SugarViT -- Multi-objective Regression of UAV Images with Vision Transformers and Deep Label Distribution Learning Demonstrated on Disease Severity Prediction in Sugar Beet
Maurice Günder, Facundo Ramón Ispizua Yamati, Abel Andree Barreto Alcántara, Anne-Katrin Mahlein, Rafet Sifa, Christian Bauckhage
TL;DR
This work introduces SugarViT, a Vision Transformer–based framework for multi-objective regression on UAV multispectral imagery to predict disease severity in sugar beet CLS, leveraging Deep Label Distribution Learning to model label uncertainty. The model combines a shared ViT backbone with an MLP neck, multiple LDL heads, and a Feature Mixing stage to produce per-label probability distributions, while pretraining on environmental metadata (GDD and NPG) accelerates convergence and improves robustness. A novel LDL loss composition—L_ld, L_exp, and L_smooth—enables scale-invariant, uncertainty-aware training across multiple phenological targets. Field-ready outputs, attention-based interpretability via attention maps, and GIS-friendly exports demonstrate SugarViT’s practical potential for scalable, data-efficient UAV-based plant phenotyping and disease management, with possible extension to broader tasks like disease spread modeling.
Abstract
Remote sensing and artificial intelligence are pivotal technologies of precision agriculture nowadays.
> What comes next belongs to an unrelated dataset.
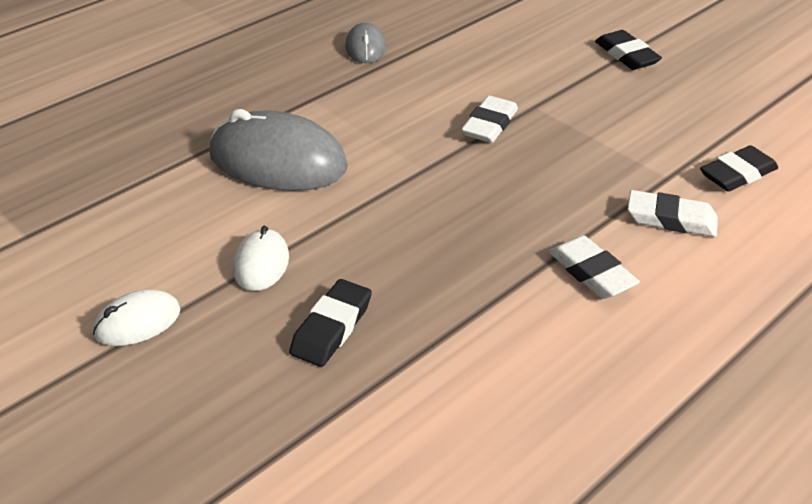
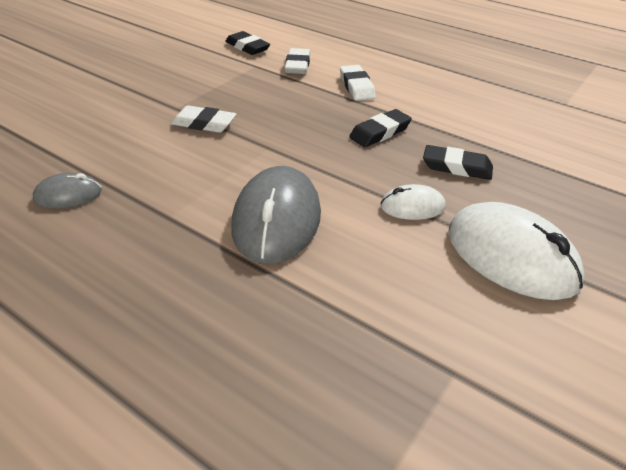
camera: 100 degrees left, 0 degrees up
white mouse [93,290,180,346] -> white mouse [448,202,585,300], size x1.96
white eraser [549,235,640,299] -> white eraser turned 60 degrees counterclockwise [340,65,376,101]
black eraser [595,30,662,70] -> black eraser moved to [349,109,412,147]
The efficient retrieval of large-scale field imagery combined with machine learning techniques shows success in various tasks like phenotyping, weeding, cropping, and disease control. This work will introduce a machine learning framework for automatized large-scale plant-specific trait annotation for the use case disease severity scoring for Cercospora Leaf Spot (CLS) in sugar beet. With concepts of Deep Label Distribution Learning (DLDL), special loss functions, and a tailored model architecture, we develop an efficient Vision Transformer based model for disease severity scoring called SugarViT. One novelty in this work is the combination of remote sensing data with environmental parameters of the experimental sites for disease severity prediction. Although the model is evaluated on this special use case, it is held as generic as possible to also be applicable to various image-based classification and regression tasks. With our framework, it is even possible to learn models on multi-objective problems as we show by a pretraining on environmental metadata.